Deadly ‘Crowd Crush’ Disaster Strikes South Korea’s First Post-Covid Halloween


""Crowd in Seoul"/Craig Nagy/flicr/CC by SA 22/

Large crowds like this aren’t uncommon in Seoul, South Korea, which is why the size in the crowd wasn’t an issue at first in Itaewon. The “crowd crush” incident claimed approximately 150 lives. (Craig Nagy / Flicker)

Lea Ciccarelli, Staff Writer

On Oct. 29, thousands of people flocked to the Itaewon District in Seoul, South Korea. What was intended to be a nighttime of celebration and fun Halloween festivities turned into one of the deadliest incidents to occur in the East Asian nation since the tragic ferry boat accident in 2014, after an unidentified disturbance caused a “crowd crush” that killed approximately 150 people.

Itaewon is a popular district among young people in South Korea, and is well known for its bars, nightclubs and fun activities. It was no surprise that the crowd was large this year due to the fact that previous Covid-19 restrictions had been lifted. The estimated number of people who flocked to Itaewon that night was around 100,000. 

The Itaewon district has many side streets that connect to its main roads, and these thin alleyways are where the unfortunate “crowd crush” accident took place.

As the crowd began to compress, people quickly became trapped as they tried to make it to the main street. In a desperate attempt to get through, some people trapped in the back began to shout “push!” to encourage movement. As a result of the intense pressure, many people were injured or killed.

Bystanders did their best to pull people from the crowd or drag them to safety to perform CPR. However, for many it was too late. At least 156 people were killed, and over 100 were injured and hospitalized. Around 1,000 missing persons cases were also reported.

The majority of the victims were teenagers and young adults, specifically in their 20s and 30s. Over two-thirds of the victims were women. Some of the victims were foreign nationals, including Steven Blesi, a 20-year-old student at Kennesaw State University.

Following the tragedy, President Yoon and the South Korean national government declared a period of mourning until midnight on Nov. 5. 

South Korean law enforcement has faced heavy backlash from the families of the victims, as it was discovered they may be at least partially to blame for the accident.

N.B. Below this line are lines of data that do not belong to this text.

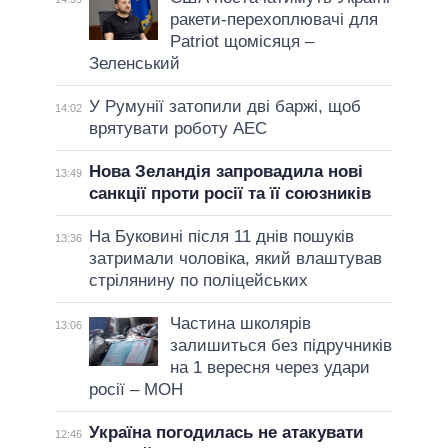
ракети-перехоплювачі для
Patriot щомісяця –
Зеленський
У Румунії затопили дві баржі, щоб
14:02
врятувати роботу АЕС
Нова Зеландія запровадила нові
13:49
санкції проти росії та її союзників
На Буковині після 11 днів пошуків
13:36
затримали чоловіка, який влаштував
стрілянину по поліцейських
Частина школярів
13:06
залишиться без підручників
на 1 вересня через удари
росії – МОН
Україна погодилась не атакувати
12:46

Starting at 6:34 p.m. on the night of the incident, the police received 11 emergency calls asking them to control the crowds in Itaewon. However, the police had already dispatched 7,000 officers to go assist with government protests that were happening nearby, and only sent about 137 officers to Itaewon.

The South Korean government launched an investigation, which involved the officers obtaining video from 50 security cameras and social media. They have also interviewed over 40 witnesses and survivors.  

Since the launch of the investigation, a 55-year-old officer, who was in charge of the Intelligence Affairs department, was found dead on Nov. 11.  The officer was accused of destroying evidence that showed the police knew about the crowd risk beforehand. Specifically, he was accused of deleting an internal report that had contained warnings about the potential safety risks that Halloween night.

While the root cause of the “crowd crush” has yet to be named, global sympathies rest with the country of South Korea, the victims and their loved ones.